My name is Matt Lasser and I am the Farm Manager for Sugarsnap Catering for the 2017 growing season, which has now arrived!

Heading into a fresh season on a farm that is new to me presents a variety of challenges. The most notable of these challenges is to figure out how the farm fits into the larger operation of providing quality farm-to-table catering. At Sugarsnap the farm provides a range of fruits and vegetables. Some crops will be used en masse by the kitchen, such as Buttercup Squash. Others, like beets, are used throughout the season. The farm is also capable of growing produce that would be otherwise hard to locate. This is why the farm grows a wide range of flowers and herbs, like lemon verbena, lovage, nasturtium, and anise hyssop.

Here is a aerial photo of 2 of our three acres in the Intervale:

Once I had all my information collected about what was needed from the farm, I was able to put together a crop plan. A farmer’s crop plan is the most important document a farmer will produce each year. The plan delineates what will be grown and when for the coming season. Careful crop planning takes into consideration just about every detail on the farm. As an example of what goes into crop planning, I’ll expand upon basil, one of our top crops on the farm.

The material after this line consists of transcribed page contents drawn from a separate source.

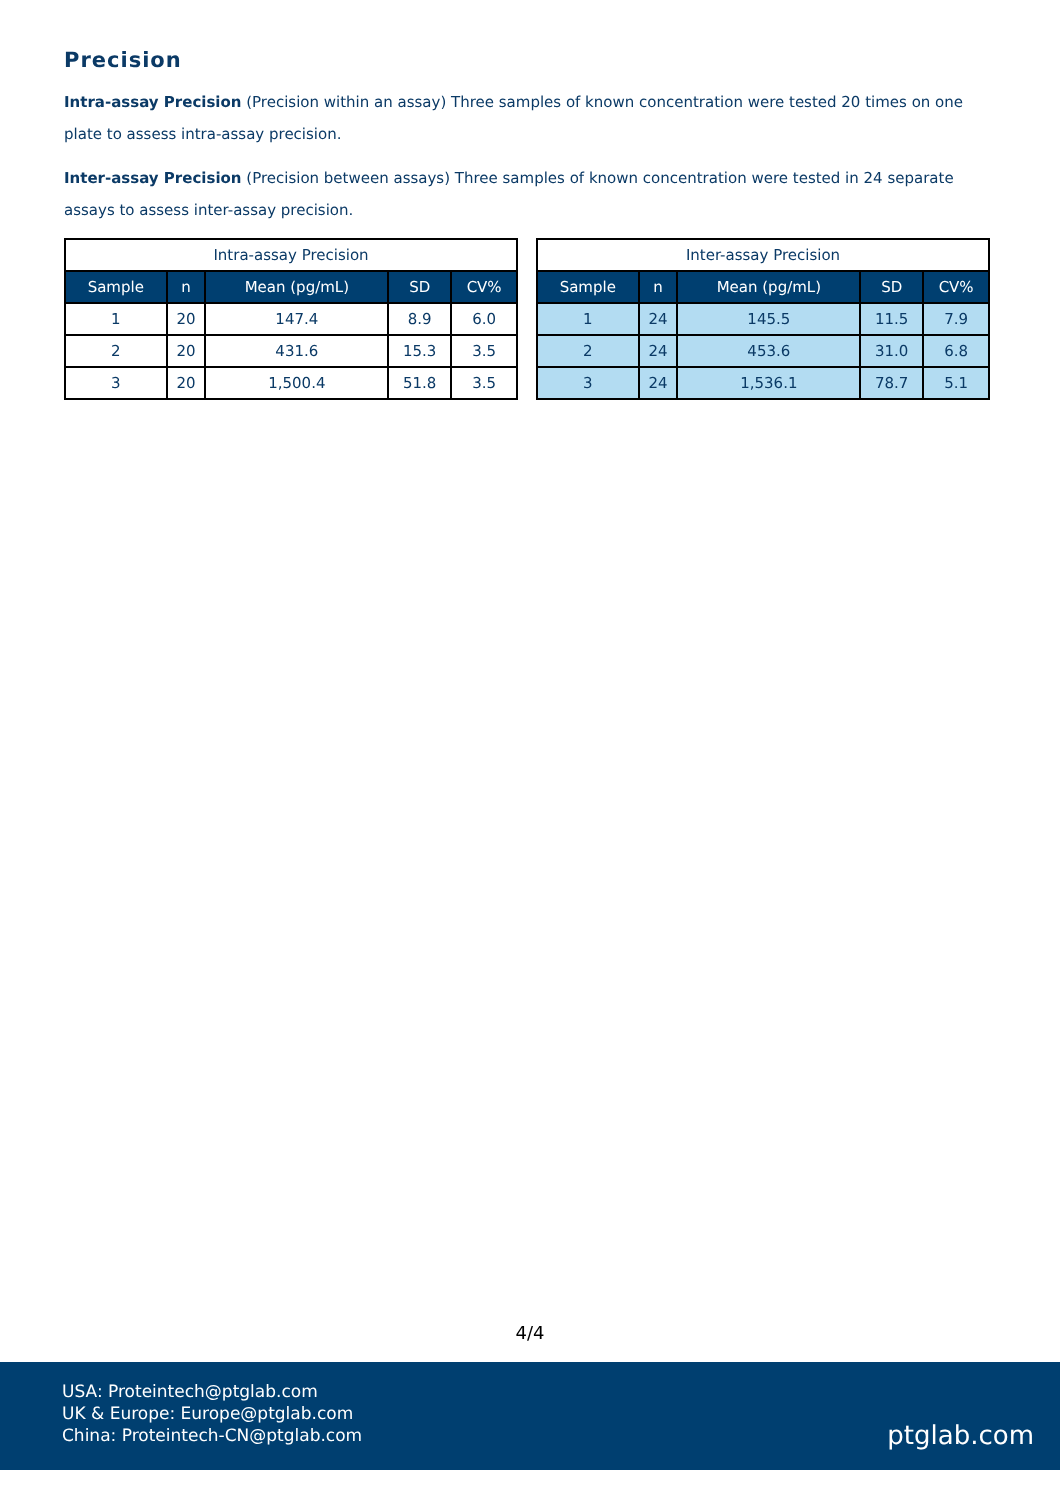Precision
Intra-assay Precision (Precision within an assay) Three samples of known concentration were tested 20 times on one plate to assess intra-assay precision.
Inter-assay Precision (Precision between assays) Three samples of known concentration were tested in 24 separate assays to assess inter-assay precision.
| Intra-assay Precision | | | | |
| --- | --- | --- | --- | --- |
| Sample | n | Mean (pg/mL) | SD | CV% |
| 1 | 20 | 147.4 | 8.9 | 6.0 |
| 2 | 20 | 431.6 | 15.3 | 3.5 |
| 3 | 20 | 1,500.4 | 51.8 | 3.5 |
| Inter-assay Precision | | | | |
| --- | --- | --- | --- | --- |
| Sample | n | Mean (pg/mL) | SD | CV% |
| 1 | 24 | 145.5 | 11.5 | 7.9 |
| 2 | 24 | 453.6 | 31.0 | 6.8 |
| 3 | 24 | 1,536.1 | 78.7 | 5.1 |
4/4
USA: Proteintech@ptglab.com
UK & Europe: Europe@ptglab.com
China: Proteintech-CN@ptglab.com
ptglab.com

In order to ensure a steady supply of basil through the year, as well as a few larger harvests for processing, basil must be planted on a regular schedule. At the same time, a farmer must consider the challenges of their field. Do I have space in the field for this crop? If yes, where is the basil going to be planted? How long will a single planting be harvested? Will the plants be direct seeded in the field, or started in the greenhouse before getting transplanted into the field? Has basil encountered disease or pest problems in the field before?

For the 2017 season I will be starting new basil every three to four weeks in the greenhouse. This means that come planting time the basil will be larger than whatever weeds have popped up in the freshly prepared soil, thus making it easier to weed. This also means that faster-growing weeds won’t shade the basil out. We will harvest basil by cutting nearly the entire plant a few inches above the soil. This will allow the plant to regrow new foliage, which we will then harvest in the coming weeks. After two cuts, the basil won’t grow as happily as it once did, so we will remove that planting from the field and focus on the newer plantings, which should be rounding into form at that time. If all goes according to plan, we will have basil from July until it gets too cold outside for basil to live.

In order to write a successful crop plan a farmer must go through this exercise with every crop. This season the farm will be growing about 70 varieties of row crops, 10 kinds of fruit, 30 varieties of flowers, and about 50 different herbs.